Alcootests: les policiers désormais équipés d'un nez électronique

L'appareil redouté
L'appareil redouté - © aldr

Les contrôles d'alcoolémie vont s'accentuer. La Police fédérale en fait une priorité. Elle entend contrôler un automobiliste sur trois au lieu d'un sur cinq pour l'instant. Et pour plus d'efficacité et moins de perte de temps, un nouvel appareil sera utilisé. Il détecte les vapeurs d'alcool. C'est donc votre haleine qui vous trahira en premier.

Il a la forme d’une télécommande que l’on aurait combinée à un entonnoir. C’est l'instrument que vont redouter les conducteurs alcoolisés. Il utilise la méthode dite du "sampling". L'appareil est plongé dans l'habitacle, il mesure la quantité d'alcool dans l'air, à 20 centimètres de la bouche du conducteur.

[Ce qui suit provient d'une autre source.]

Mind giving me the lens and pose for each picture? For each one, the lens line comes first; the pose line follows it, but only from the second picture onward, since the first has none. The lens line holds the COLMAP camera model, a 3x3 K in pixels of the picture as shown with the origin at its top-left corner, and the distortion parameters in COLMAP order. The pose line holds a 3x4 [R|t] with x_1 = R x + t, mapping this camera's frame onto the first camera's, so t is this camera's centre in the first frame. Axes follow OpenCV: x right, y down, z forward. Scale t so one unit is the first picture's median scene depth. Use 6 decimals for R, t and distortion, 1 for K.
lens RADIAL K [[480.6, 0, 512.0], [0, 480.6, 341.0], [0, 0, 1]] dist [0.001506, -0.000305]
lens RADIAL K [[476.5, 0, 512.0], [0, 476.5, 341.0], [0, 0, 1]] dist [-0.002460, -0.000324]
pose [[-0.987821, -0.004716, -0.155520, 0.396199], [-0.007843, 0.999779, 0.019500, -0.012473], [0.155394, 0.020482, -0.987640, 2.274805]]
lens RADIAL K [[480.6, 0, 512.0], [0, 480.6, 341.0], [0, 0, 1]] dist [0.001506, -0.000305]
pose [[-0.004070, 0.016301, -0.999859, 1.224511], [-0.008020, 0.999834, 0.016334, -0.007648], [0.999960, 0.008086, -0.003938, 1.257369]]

Celui-ci expire dans l’entonnoir. S’il est positif, il devra alors souffler dans l’éthylotest classique.

Plus fiable et plus rapide

L’appareil ne remplace pas le bon vieil éthylotest mais il devient tout simplement le nez électronique du policier. Pour Michaël Jonniaux, directeur de la Police fédérale de la route, l’appareil répond au souhait du gouvernement de multiplier les contrôles sur nos routes : "Primo, c’est un appareil beaucoup plus rapide. On peut faire en quelques secondes un test sur la présence ou non de vapeur d’alcool dans l’habitacle. Secundo, nous économisons un euro par contrôle en ne devant pas remplacer l’embout présent sur l’éthylotest traditionnel".

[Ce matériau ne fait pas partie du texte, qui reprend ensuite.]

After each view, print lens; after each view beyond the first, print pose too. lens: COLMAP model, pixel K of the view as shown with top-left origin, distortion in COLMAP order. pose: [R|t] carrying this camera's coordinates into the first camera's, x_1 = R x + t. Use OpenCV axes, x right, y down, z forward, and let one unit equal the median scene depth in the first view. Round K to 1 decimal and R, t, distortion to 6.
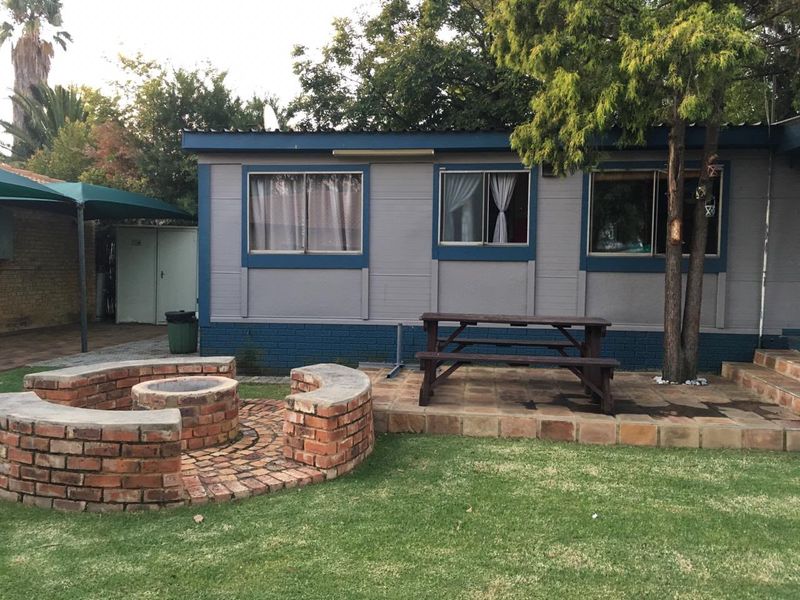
lens RADIAL K [[685.0, 0, 400.0], [0, 685.0, 300.0], [0, 0, 1]] dist [0.083539, -0.108298]
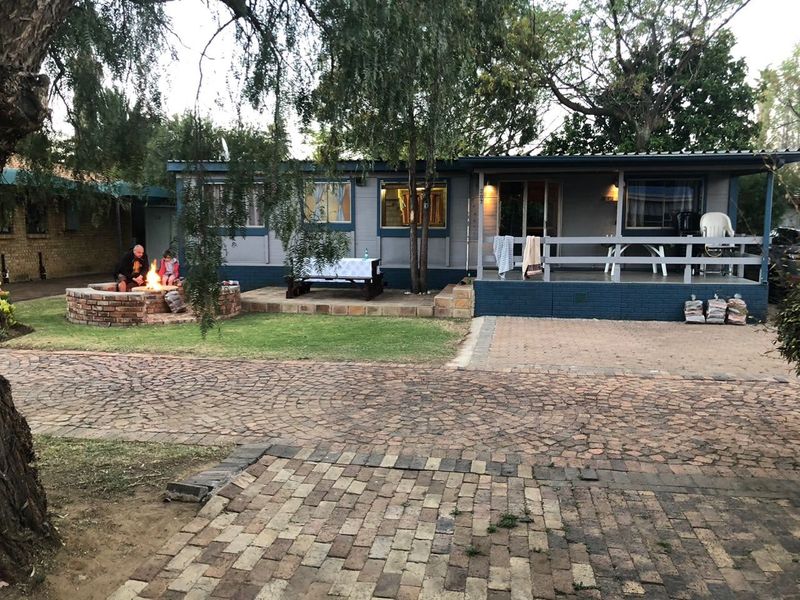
lens RADIAL K [[685.0, 0, 400.0], [0, 685.0, 300.0], [0, 0, 1]] dist [0.083539, -0.108298]
pose [[0.997256, -0.002051, -0.074000, 0.534288], [0.006054, 0.998528, 0.053904, 0.033700], [0.073780, -0.054204, 0.995800, -0.981099]]
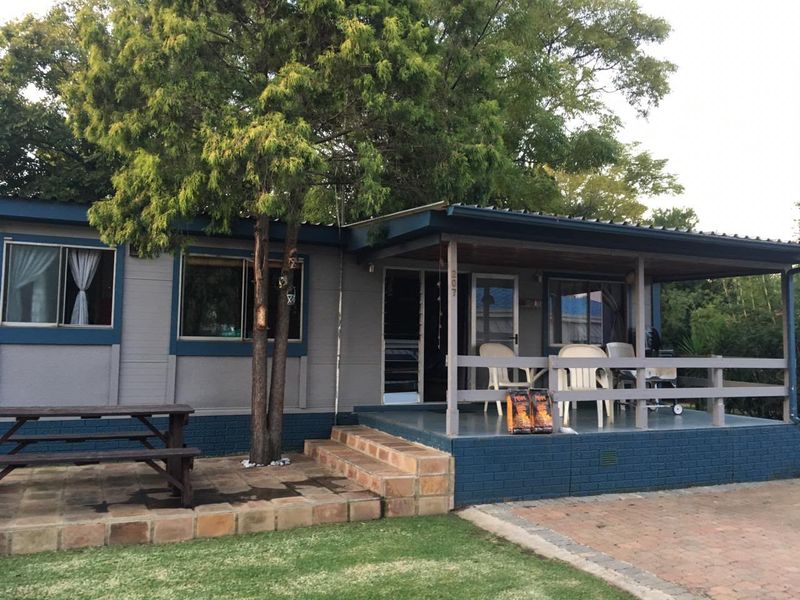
lens RADIAL K [[685.0, 0, 400.0], [0, 685.0, 300.0], [0, 0, 1]] dist [0.083539, -0.108298]
pose [[0.857286, 0.036306, 0.513559, 0.044265], [0.023300, 0.993752, -0.109148, -0.006905], [-0.514313, 0.105538, 0.851084, 0.002527]]
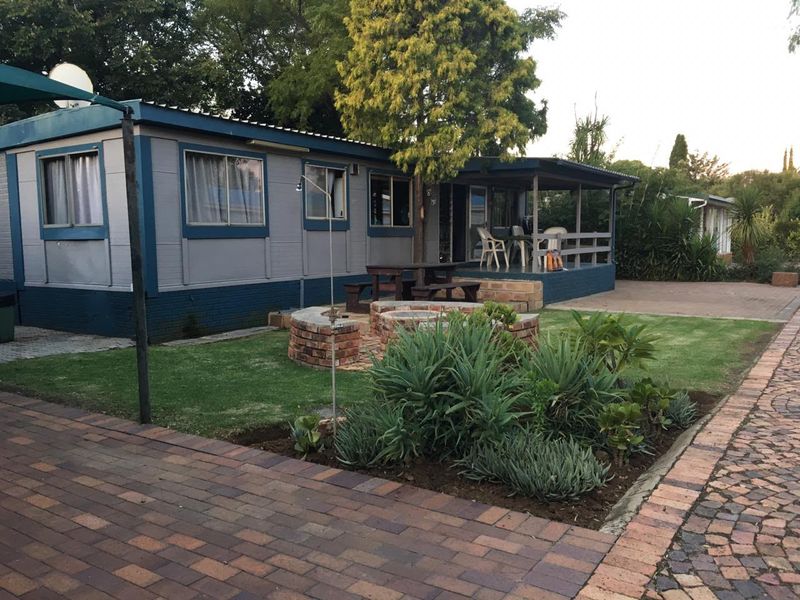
lens RADIAL K [[685.0, 0, 400.0], [0, 685.0, 300.0], [0, 0, 1]] dist [0.083539, -0.108298]
pose [[0.455676, -0.097265, 0.884816, -1.277654], [0.057576, 0.995151, 0.079742, -0.022109], [-0.888282, 0.014608, 0.459067, 0.257262]]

Une opportunité budgétaire

Objectif : contrôler plus de conducteurs belges. Vous êtes un sur cinq à subir un contrôle chaque année soit 1 200 000. D'ici la fin de la législature, l'objectif est de passer à 2 100 000 conducteurs par an. Soit un sur trois.

Effet d’annonce ?

Reste ce constat, toutes les zones de police ne sont pas encore équipées et la police de la route pas du tout. D'où notre question : est-ce un énième effet d'annonce ? Michaël Jonniaux s’en défend : "Mes hommes sur le terrain ont testé pendant des mois les appareils qui sont candidats pour être achetés dans le cadre du marché public. Donc il est évident que, d’ici la fin de l’année, la Police de la route en sera équipée. Et je répète que d’ores et déjà, certaines zones de police en sont équipées !". A vérifier pour l'avenir. Une réalité, elle, est établie : un accident mortel sur quatre est dû à l'alcool. L'alcool au volant tue chaque année 180 personnes sur nos routes.